His face grew redder, and he kicked the side of her metal desk. “I’ll have your badge for this. You’ve got us plastered all over the news—again! Farmers sitting on top of their barns with shotguns one day. You killing Mexicans the next. It looks like I don’t have any control over my own damned town!”
Josie took a deep breath and willed her blood flow to slow. “Let me tell you the way I see it.”
Moss ignored her. “How do you expect me to keep this town afloat with this kind of publicity? I got the Town Council on my ass preaching about public relations, and I got you going behind my back starting a war with the Mexican cartels!”
“You had no business arranging security for this town without first consulting the sheriff and me. If you don’t like us
, then fire us, but don’t sabotage the job we’re trying to do. Not right now.”
He kicked her desk again, leaving a sizable dent this time, and pointed a finger inches from her face. “Don’t tell me how to run my office!”
Otto stood up from his desk. “You either lower your voice and speak in a respectful manner or you leave this office immediately. Chief Gray doesn’t deserve that kind of talk.”
Moss’s face puckered. He looked ready to throw a punch at Otto, but instead turned and walked to the back of the office and looked out the picture window at the small subdivision and gray desert beyond.
Josie talked to the mayor’s back. “Here’s the way I see it: Two assassins broke into my home while I was asleep and nearly killed me. They destroyed my bedroom and threatened my life. They made it very clear that they were going to kill me if their men weren’t set free. And you knew all this! You knew the danger I was in and yet you allowed these prisoners to stay in our jail even though transport was available through Escobedo.”
He turned from the window and faced her, his expression incredulous. “I had it taken care of!

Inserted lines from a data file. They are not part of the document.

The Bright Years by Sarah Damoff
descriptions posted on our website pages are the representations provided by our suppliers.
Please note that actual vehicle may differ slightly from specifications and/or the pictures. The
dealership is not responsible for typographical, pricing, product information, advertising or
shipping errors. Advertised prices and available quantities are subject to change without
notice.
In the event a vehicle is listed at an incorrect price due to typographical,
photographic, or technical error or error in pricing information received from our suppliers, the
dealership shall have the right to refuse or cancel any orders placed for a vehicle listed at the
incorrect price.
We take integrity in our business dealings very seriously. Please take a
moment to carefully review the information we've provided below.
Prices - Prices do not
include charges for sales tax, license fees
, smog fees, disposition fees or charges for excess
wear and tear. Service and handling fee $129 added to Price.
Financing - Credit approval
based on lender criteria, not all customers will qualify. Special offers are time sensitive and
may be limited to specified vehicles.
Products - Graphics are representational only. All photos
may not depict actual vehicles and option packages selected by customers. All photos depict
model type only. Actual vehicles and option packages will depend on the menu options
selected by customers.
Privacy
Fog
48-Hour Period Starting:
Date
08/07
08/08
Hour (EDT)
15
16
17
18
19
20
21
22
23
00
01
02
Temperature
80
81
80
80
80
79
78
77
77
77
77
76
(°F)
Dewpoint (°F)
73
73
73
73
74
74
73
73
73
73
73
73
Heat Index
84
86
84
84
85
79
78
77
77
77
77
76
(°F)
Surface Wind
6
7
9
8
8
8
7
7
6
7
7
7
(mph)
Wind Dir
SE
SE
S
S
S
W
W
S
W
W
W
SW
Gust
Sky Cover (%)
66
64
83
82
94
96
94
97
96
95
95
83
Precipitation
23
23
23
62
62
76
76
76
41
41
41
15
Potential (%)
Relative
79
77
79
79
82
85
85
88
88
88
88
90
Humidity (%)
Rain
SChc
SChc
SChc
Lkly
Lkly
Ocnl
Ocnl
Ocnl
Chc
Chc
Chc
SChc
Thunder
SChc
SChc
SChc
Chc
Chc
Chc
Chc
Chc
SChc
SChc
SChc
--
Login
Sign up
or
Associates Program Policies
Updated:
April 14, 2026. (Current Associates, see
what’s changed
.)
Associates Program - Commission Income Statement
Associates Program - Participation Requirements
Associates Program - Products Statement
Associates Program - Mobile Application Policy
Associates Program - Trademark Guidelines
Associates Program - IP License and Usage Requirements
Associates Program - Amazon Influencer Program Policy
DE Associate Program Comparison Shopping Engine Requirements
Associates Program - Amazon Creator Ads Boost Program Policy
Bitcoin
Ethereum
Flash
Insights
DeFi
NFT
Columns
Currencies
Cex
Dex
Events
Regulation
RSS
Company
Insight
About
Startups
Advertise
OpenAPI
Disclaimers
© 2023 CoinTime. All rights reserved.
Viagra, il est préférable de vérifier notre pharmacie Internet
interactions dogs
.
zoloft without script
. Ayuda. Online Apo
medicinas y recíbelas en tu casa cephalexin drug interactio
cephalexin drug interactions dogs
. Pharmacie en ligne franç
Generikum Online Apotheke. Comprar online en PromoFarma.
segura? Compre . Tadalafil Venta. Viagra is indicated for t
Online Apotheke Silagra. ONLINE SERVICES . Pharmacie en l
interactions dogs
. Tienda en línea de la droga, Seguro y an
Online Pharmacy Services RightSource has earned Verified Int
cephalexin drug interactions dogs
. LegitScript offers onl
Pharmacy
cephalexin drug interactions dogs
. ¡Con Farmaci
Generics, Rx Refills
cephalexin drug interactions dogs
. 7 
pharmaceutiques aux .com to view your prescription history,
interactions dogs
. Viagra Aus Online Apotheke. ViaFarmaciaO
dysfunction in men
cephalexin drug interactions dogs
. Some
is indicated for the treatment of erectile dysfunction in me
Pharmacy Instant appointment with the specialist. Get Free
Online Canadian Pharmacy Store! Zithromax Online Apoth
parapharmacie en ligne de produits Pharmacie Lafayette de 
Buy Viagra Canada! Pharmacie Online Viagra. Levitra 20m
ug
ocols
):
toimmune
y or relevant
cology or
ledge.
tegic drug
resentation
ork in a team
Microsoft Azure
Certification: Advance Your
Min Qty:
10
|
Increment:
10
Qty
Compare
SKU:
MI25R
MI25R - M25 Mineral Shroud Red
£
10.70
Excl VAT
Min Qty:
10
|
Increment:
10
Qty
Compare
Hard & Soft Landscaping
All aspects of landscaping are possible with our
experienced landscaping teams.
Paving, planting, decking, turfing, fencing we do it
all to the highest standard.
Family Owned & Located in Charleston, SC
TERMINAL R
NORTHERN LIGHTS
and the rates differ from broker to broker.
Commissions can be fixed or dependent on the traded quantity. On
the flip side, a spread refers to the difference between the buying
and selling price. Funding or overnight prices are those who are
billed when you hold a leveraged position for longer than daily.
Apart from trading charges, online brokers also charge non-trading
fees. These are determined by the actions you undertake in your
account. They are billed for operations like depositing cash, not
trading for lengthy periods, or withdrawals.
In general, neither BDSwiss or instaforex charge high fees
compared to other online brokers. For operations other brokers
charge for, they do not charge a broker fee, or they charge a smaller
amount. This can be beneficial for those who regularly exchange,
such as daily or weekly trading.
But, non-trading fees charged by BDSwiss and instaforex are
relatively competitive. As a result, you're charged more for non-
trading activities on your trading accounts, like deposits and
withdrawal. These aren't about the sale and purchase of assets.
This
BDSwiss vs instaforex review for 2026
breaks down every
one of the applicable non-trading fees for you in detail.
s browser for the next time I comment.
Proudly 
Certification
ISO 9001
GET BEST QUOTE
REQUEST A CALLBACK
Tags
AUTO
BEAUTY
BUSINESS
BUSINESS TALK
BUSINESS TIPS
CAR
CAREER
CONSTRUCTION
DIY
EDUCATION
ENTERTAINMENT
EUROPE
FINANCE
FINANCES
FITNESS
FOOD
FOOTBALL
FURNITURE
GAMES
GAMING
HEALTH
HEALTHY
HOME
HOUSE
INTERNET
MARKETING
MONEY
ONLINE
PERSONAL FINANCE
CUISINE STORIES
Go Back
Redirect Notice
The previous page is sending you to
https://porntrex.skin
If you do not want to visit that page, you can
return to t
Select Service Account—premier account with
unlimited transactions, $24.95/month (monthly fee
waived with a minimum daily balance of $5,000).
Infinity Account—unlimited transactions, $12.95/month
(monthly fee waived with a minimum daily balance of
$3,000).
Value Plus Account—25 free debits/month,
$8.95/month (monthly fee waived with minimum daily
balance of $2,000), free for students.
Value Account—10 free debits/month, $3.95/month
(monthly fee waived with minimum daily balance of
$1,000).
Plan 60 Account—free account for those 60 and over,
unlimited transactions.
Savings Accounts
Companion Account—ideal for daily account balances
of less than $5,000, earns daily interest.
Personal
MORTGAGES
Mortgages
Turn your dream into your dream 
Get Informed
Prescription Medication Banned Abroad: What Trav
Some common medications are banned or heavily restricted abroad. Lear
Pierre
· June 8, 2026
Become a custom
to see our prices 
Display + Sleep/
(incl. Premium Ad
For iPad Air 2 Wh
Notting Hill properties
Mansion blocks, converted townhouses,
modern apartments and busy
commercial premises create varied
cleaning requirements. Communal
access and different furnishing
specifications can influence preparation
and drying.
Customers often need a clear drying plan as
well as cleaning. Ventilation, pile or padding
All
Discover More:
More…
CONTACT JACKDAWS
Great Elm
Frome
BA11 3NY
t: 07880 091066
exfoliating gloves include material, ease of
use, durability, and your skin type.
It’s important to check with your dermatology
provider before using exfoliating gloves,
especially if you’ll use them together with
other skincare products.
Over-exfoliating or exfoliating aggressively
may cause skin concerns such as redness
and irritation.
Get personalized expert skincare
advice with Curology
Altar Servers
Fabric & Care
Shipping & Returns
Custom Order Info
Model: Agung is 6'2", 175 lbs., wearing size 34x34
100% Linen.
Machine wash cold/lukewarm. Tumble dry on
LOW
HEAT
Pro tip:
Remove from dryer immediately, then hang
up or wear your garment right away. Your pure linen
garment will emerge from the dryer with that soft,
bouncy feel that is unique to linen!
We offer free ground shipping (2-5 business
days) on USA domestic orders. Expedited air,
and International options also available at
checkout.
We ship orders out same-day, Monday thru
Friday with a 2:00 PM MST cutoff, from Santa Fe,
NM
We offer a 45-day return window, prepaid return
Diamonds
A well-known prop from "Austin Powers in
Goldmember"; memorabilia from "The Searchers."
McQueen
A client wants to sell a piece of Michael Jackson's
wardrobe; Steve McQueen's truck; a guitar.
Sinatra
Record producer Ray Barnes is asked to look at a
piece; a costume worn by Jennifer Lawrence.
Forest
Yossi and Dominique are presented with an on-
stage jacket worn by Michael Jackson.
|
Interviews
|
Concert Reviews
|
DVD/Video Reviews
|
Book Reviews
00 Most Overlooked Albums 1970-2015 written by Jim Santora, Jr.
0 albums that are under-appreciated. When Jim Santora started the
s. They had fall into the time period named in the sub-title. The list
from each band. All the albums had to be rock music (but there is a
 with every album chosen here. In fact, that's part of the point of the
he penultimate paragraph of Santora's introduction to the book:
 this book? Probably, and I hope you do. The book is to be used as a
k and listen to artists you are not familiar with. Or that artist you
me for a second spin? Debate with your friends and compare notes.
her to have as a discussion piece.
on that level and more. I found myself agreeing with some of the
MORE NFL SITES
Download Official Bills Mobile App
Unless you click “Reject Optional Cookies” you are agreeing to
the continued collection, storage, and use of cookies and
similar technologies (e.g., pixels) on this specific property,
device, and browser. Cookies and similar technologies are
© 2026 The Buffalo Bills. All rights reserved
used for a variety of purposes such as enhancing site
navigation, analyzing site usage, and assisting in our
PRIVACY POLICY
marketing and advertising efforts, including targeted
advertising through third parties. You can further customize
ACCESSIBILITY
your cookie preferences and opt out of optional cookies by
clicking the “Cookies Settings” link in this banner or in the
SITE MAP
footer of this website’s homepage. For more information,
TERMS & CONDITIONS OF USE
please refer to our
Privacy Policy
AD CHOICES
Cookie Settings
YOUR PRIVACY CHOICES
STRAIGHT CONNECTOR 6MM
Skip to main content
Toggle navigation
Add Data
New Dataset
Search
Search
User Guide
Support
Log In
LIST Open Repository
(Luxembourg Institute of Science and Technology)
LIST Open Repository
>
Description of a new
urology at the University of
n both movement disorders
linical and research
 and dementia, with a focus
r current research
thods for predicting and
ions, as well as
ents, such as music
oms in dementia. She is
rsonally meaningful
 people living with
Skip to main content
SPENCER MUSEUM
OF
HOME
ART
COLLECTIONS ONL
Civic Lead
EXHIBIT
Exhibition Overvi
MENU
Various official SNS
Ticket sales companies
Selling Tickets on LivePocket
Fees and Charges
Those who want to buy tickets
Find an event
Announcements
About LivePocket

That’s what the Guard was for!”
“We didn’t need to wait for the Guard. We had a better solution available!” Josie said.
“I wasn’t going to request that a National Guard unit come all the way to our town, then turn around and send them away because you got a better deal somewhere else. We needed to at least make use of them for a day,” Moss said. “What happens next time we call for their help? They’d laugh us off.”
Otto looked at Josie and shook his head slowly, trying to signal her to keep her temper in check.
Josie’s voice dropped. She was so angry, her hands were shaking. “You’re telling me that you left four known assassins in our jail as a public relations move? You left them there so you wouldn’t look bad?”
Moss said nothing, but he stared at her as if turning her words over in his mind.
She went on. “It wasn’t just my life at stake. It was every one of the employees walking through that jail yesterday. You saw the catastrophe they sent down on that transport van yesterday. If we hadn’t moved those prisoners when we did, it’s hard telling what kind of disaster you’d be dealing with today.”